■ Exercise details:
Every entry below should be copied exactly, minus the pictures.

■ Records drawn from a dataset:
BEGIN
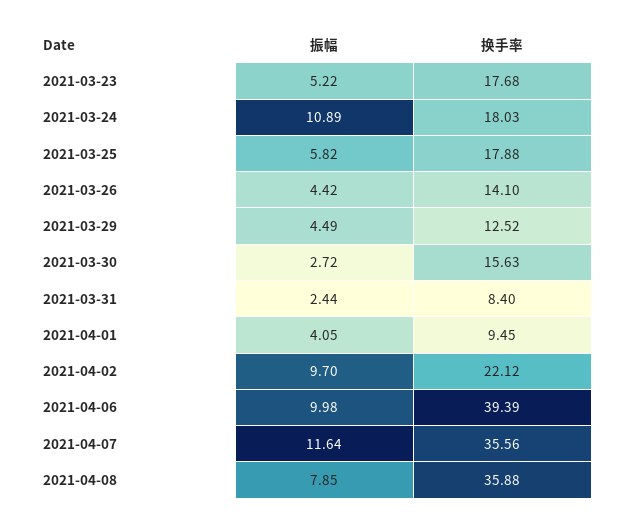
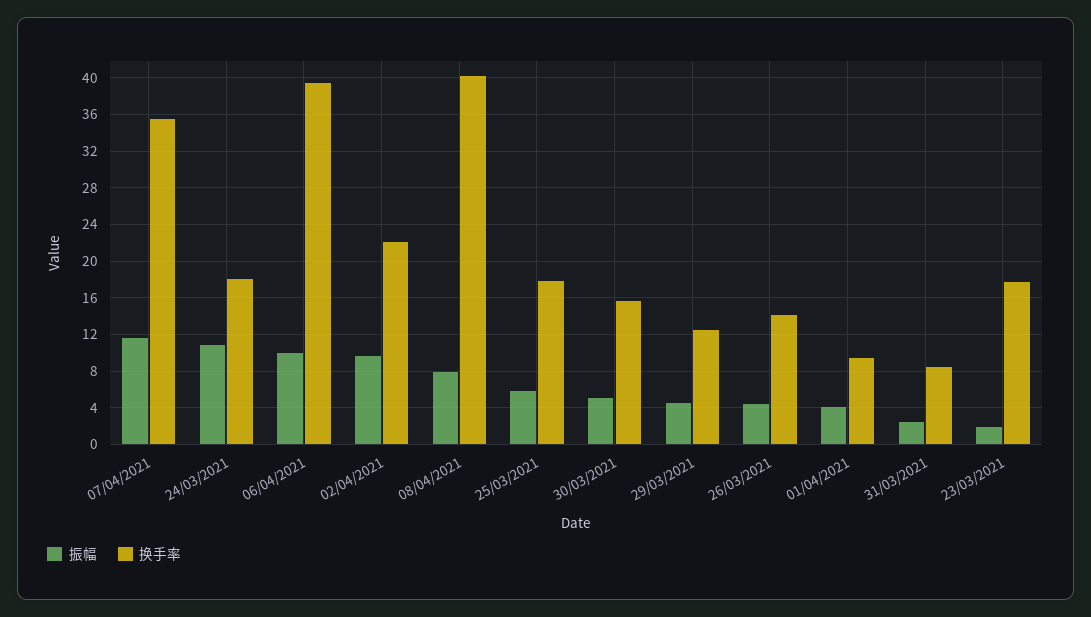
  {
    "振幅": {
-     "2021-03-23": 5.22,
+     "2021-03-23": 2,
      "2021-03-24": 10.89,
      "2021-03-25": 5.82,
      "2021-03-26": 4.42,
      "2021-03-29": 4.49,
-     "2021-03-30": 2.72,
+     "2021-03-30": 5,
      "2021-03-31": 2.44,
      "2021-04-01": 4.05,
      "2021-04-02": 9.7,
      "2021-04-06": 9.98,
      "2021-04-07": 11.64,
      "2021-04-08": 7.85
    },
    "换手率": {
      "2021-03-23": 17.68,
      "2021-03-24": 18.03,
      "2021-03-25": 17.88,
      "2021-03-26": 14.1,
      "2021-03-29": 12.52,
      "2021-03-30": 15.63,
      "2021-03-31": 8.4,
      "2021-04-01": 9.45,
      "2021-04-02": 22.12,
      "2021-04-06": 39.39,
      "2021-04-07": 35.56,
-     "2021-04-08": 35.88
+     "2021-04-08": 40
    }
  }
END
■ Solution to this exercise:
  {
    "振幅": {
-     "2021-03-23": 5.22,
+     "2021-03-23": 2,
      "2021-03-24": 10.89,
      "2021-03-25": 5.82,
      "2021-03-26": 4.42,
      "2021-03-29": 4.49,
-     "2021-03-30": 2.72,
+     "2021-03-30": 5,
      "2021-03-31": 2.44,
      "2021-04-01": 4.05,
      "2021-04-02": 9.7,
      "2021-04-06": 9.98,
      "2021-04-07": 11.64,
      "2021-04-08": 7.85
    },
    "换手率": {
      "2021-03-23": 17.68,
      "2021-03-24": 18.03,
      "2021-03-25": 17.88,
      "2021-03-26": 14.1,
      "2021-03-29": 12.52,
      "2021-03-30": 15.63,
      "2021-03-31": 8.4,
      "2021-04-01": 9.45,
      "2021-04-02": 22.12,
      "2021-04-06": 39.39,
      "2021-04-07": 35.56,
-     "2021-04-08": 35.88
+     "2021-04-08": 40
    }
  }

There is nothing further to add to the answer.